徐恪体内还有两种余毒,其中一种天下至毒“鹤顶红”,离毒发身亡之日,已然不到一日了。
而在秋明礼来之前,徐恪与胡依依、舒恨天躲在榛苓居中,三人已苦苦思索了近一个时辰,仍然没有丝毫头绪,至于这解毒之法,当然也是苦思不得。
时间就如门口的铜壶滴漏一般,一声一声地流逝,胡依依与舒恨天心急如焚,只有他徐恪自己,言笑坦然,还在房中摆了一小桌酒菜,硬拉着胡依依与舒恨天一道,陪自己喝酒……
虽然离死亡之期已越来越近,但徐恪身体里的痛楚,反倒是不如先前厉害,除了不能自行运转真气之外,走路说话,徐恪倒也已如常人一般……“难道,这便是世人所言的‘回光返照’之像?”胡依依见状,更加心中焦躁,她看着徐恪坐在那里,手举杯中之酒,一杯一杯地满饮不停,只盼时光能在此时停住,就让他徐恪永远这般,微笑举杯、畅快饮酒……

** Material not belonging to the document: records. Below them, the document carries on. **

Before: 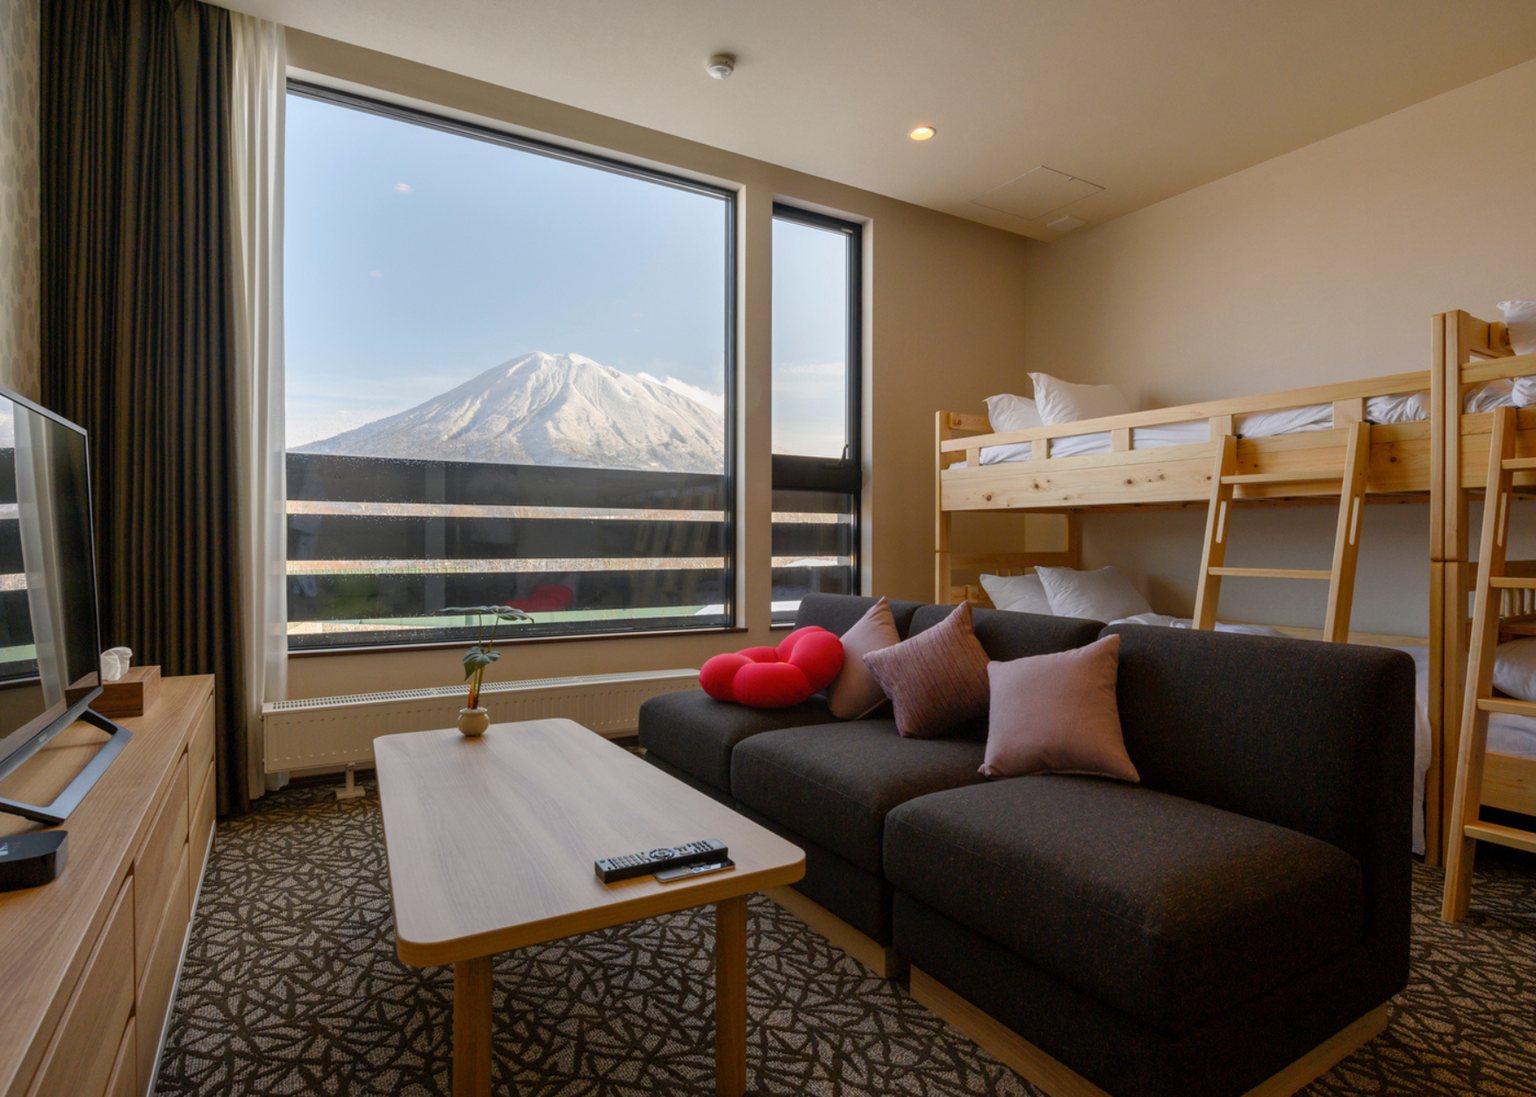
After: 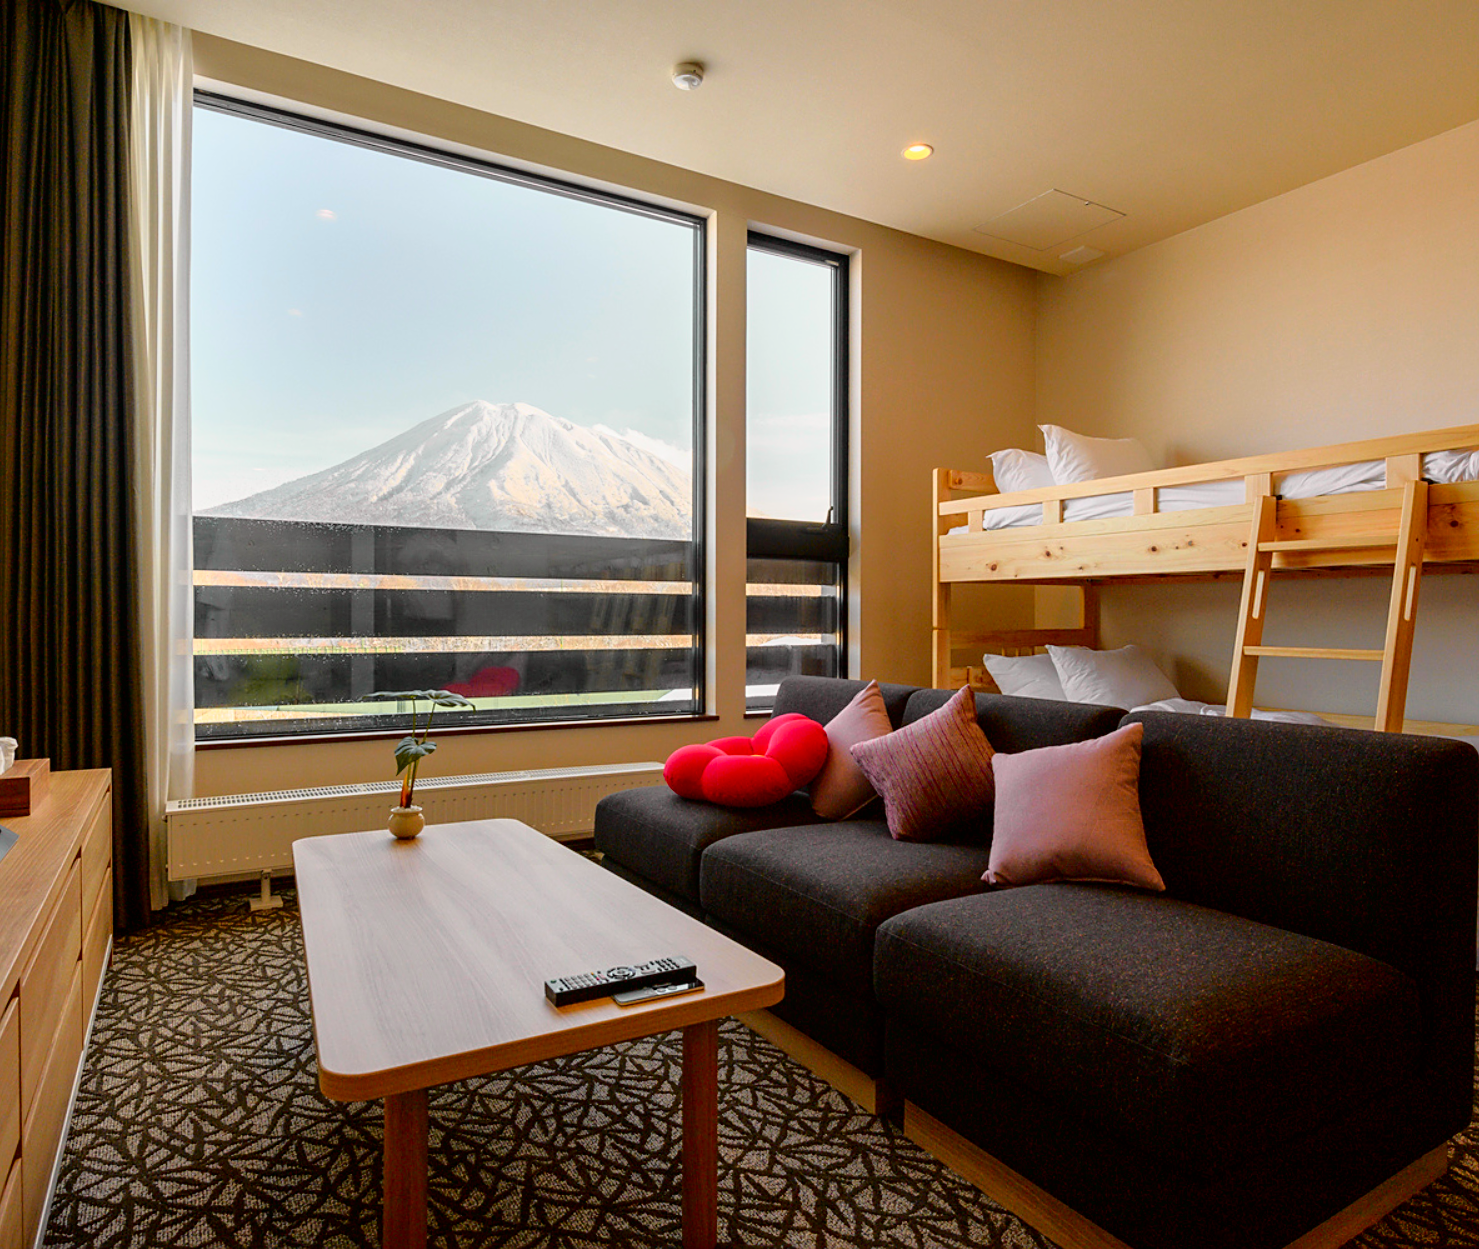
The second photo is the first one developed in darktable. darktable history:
crop: left 7.606%, right 7.848%
tone curve: curves: ch0 [(0, 0) (0.062, 0.023) (0.168, 0.142) (0.359, 0.44) (0.469, 0.544) (0.634, 0.722) (0.839, 0.909) (0.998, 0.978)]; ch1 [(0, 0) (0.437, 0.453) (0.472, 0.47) (0.502, 0.504) (0.527, 0.546) (0.568, 0.619) (0.608, 0.665) (0.669, 0.748) (0.859, 0.899) (1, 1)]; ch2 [(0, 0) (0.33, 0.301) (0.421, 0.443) (0.473, 0.501) (0.504, 0.504) (0.535, 0.564) (0.575, 0.625) (0.608, 0.676) (1, 1)], color space Lab, independent channels, preserve colors none
sharpen: radius 1.918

如今,那心急如焚的,除了胡依依与舒恨天,又多了一个秋明礼,他眼看着徐恪坐在那里,兀自把酒畅饮,心中真是悲痛交加,之前还是如春日一般暖洋洋的心情,此时已如坠入冰窖一般,寒冷彻骨。
“老师且坐!不用为无病担心,过了明日,无病必然不死!”徐恪兀自微笑着,一张英俊而苍白的脸上,却徜徉着春风一般和煦而温暖的气息。

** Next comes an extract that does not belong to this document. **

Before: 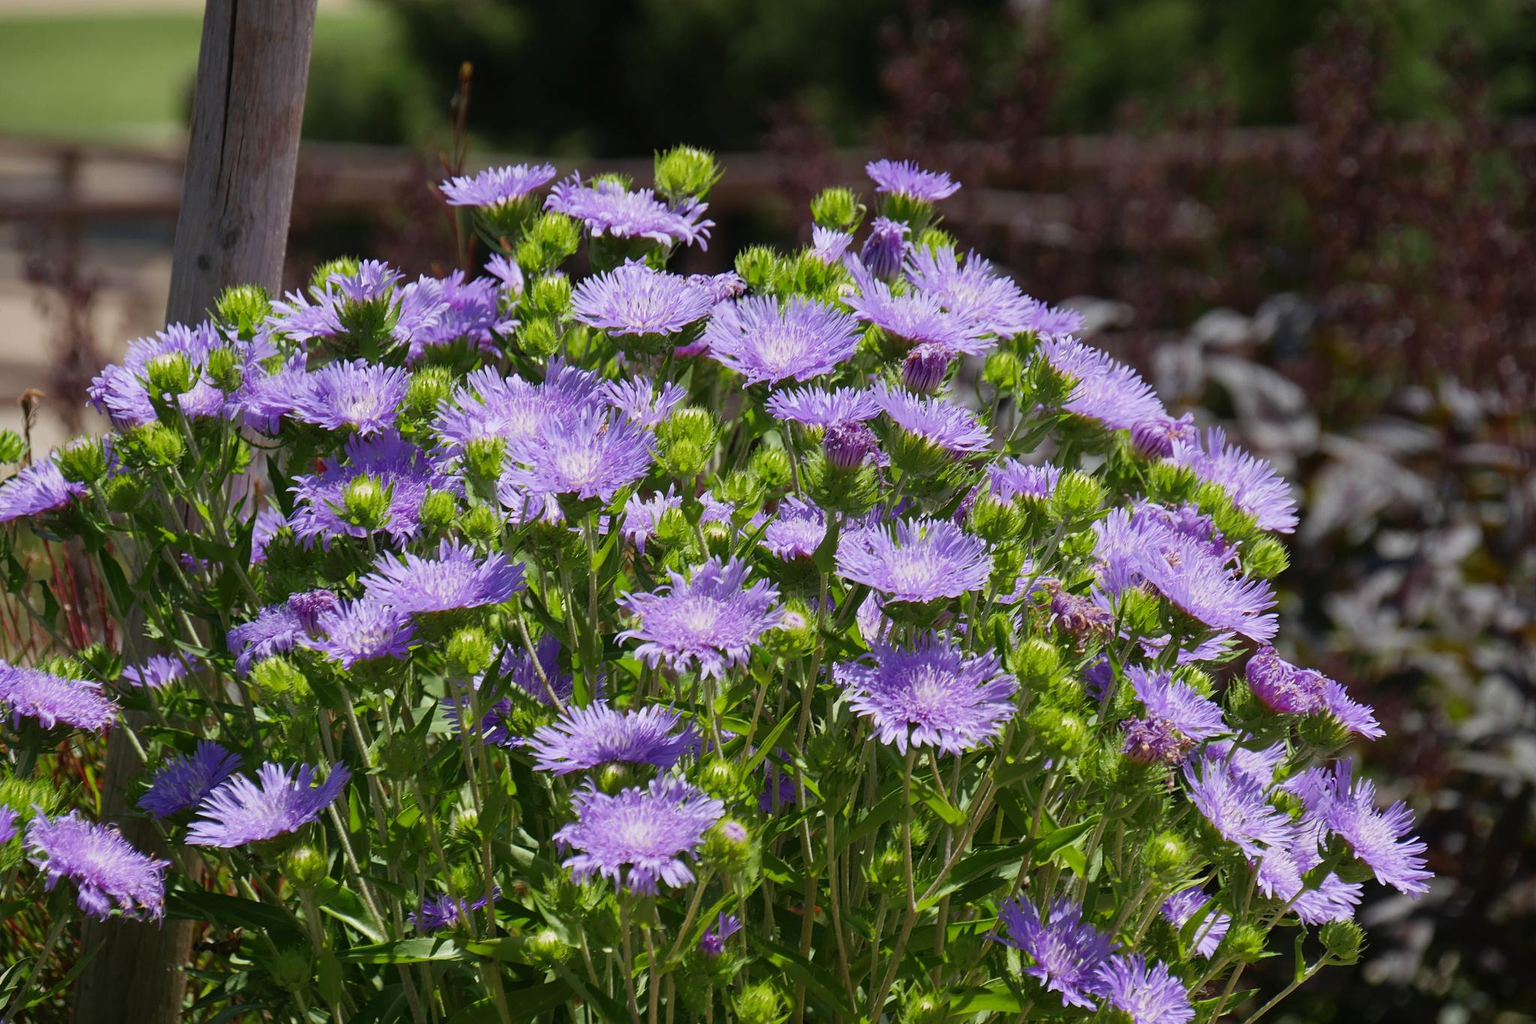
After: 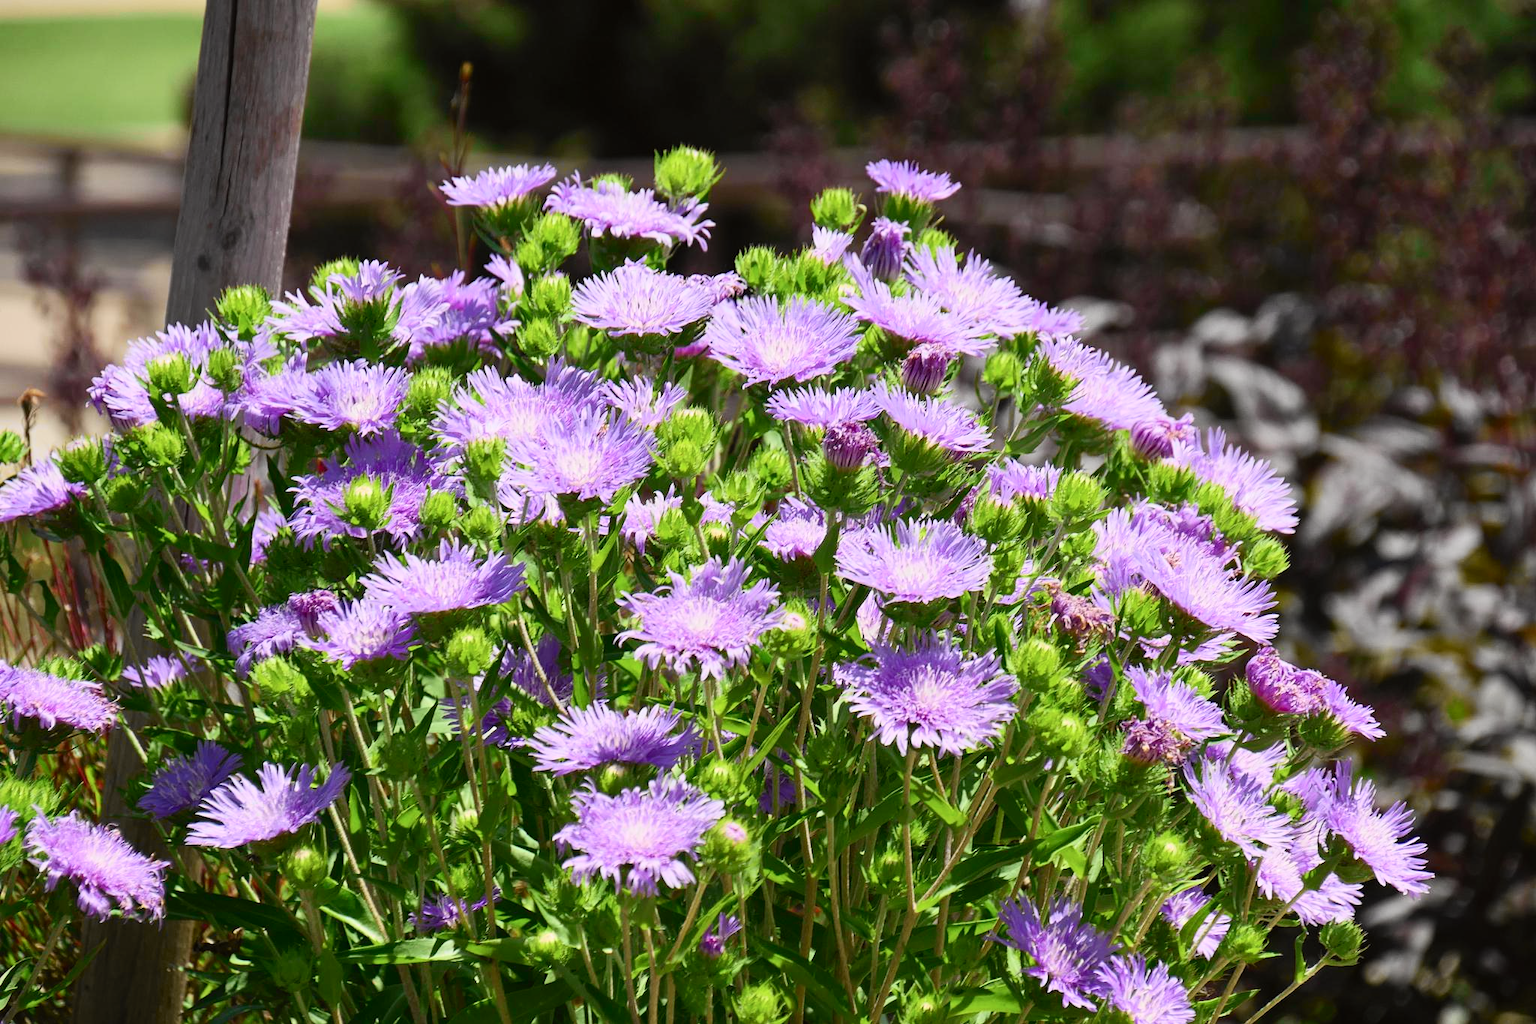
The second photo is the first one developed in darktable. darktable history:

“咳!无病啊,到如今你还未找到解毒之法,你又如何能断定明日必能无事?老夫虽不通医理,但也知那鹤顶红之毒,实乃天下剧毒!”秋明礼颓然坐下,忧然说道。
徐恪为秋明礼斟满了一杯酒,道:“老师放心,算出我明日不死的不是无病,乃是玄都观里的李大哥。老师且莫心急,先陪无病饮上一杯,说不定,这解毒之法,一会儿便能送上门来……”

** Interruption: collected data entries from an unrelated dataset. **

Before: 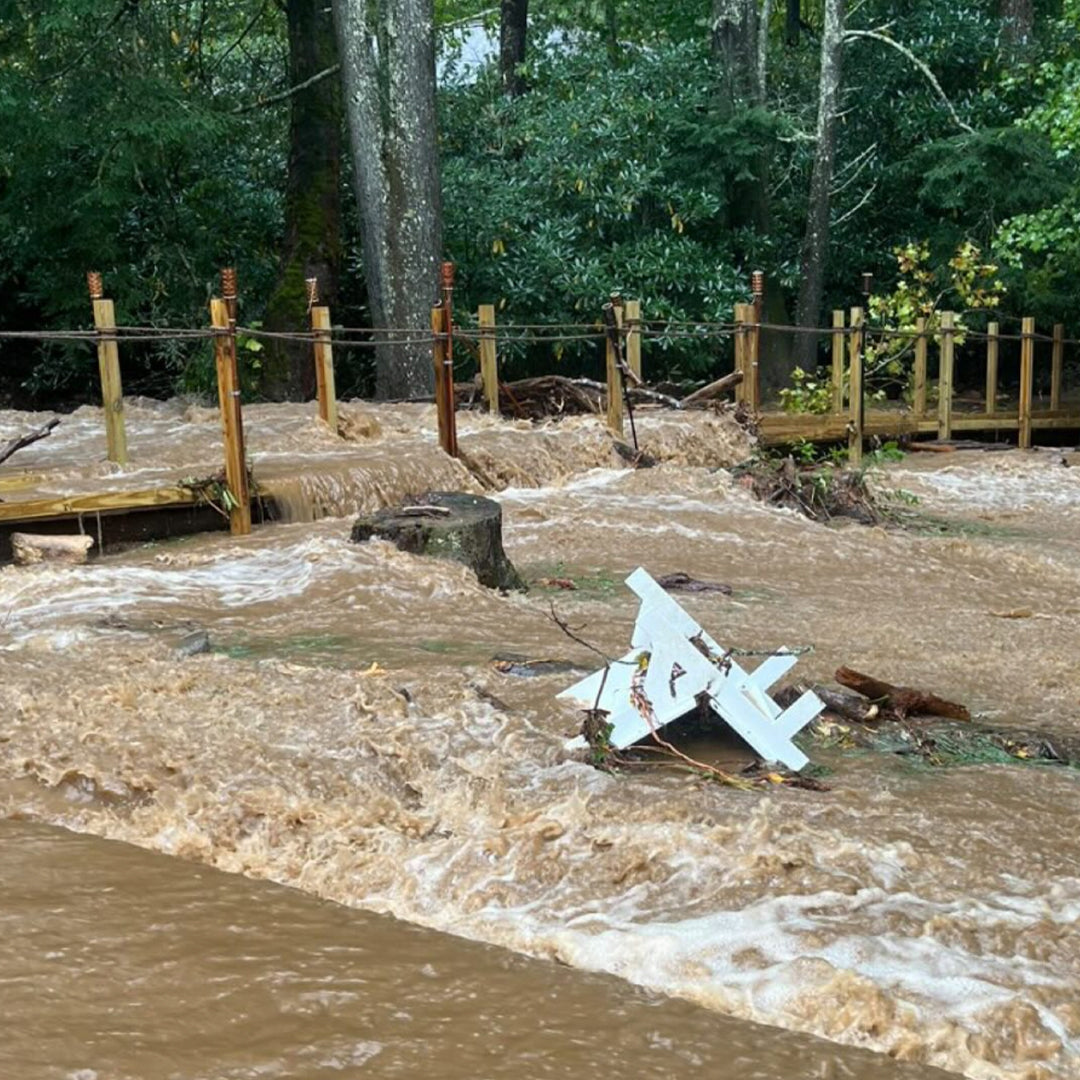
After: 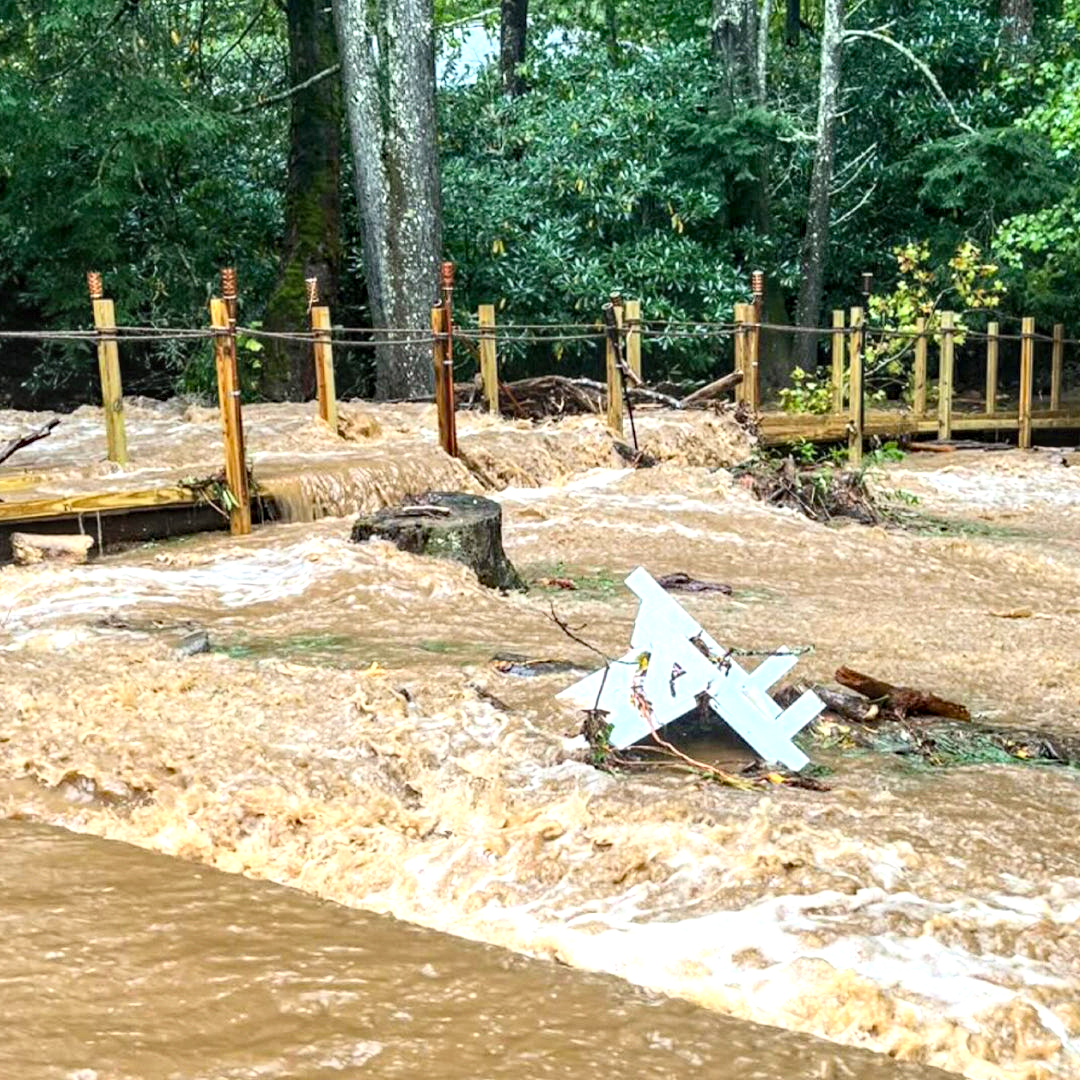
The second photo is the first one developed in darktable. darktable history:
exposure: black level correction 0, exposure 0.59 EV, compensate highlight preservation false
local contrast: detail 130%
haze removal: strength 0.252, distance 0.243, compatibility mode true, adaptive false
contrast brightness saturation: contrast 0.201, brightness 0.153, saturation 0.138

旁边坐着的胡依依眼中已然垂下泪珠儿来。她心道我行医多年,那鹤顶红之毒,还有谁能比我清楚?如今,你已然是回光返照之像,再过十余个时辰,除非是大罗金仙降世相救,否则……任你小无病有十条性命,也休想留住半条!
舒恨天却是不停地摇头叹息,他见徐恪谈笑如此,自然也不甘落后,索性举起酒杯,也与徐恪不停地对饮了起来。他一边喝却是一边地摇头,暗道无病小老弟呀,你要是个大妖就好了。大妖若是中了剧毒,至多散去一身修为,打回原形,性命终究还在,只需再修行个几百年,妖力恢复,还是能化作人身。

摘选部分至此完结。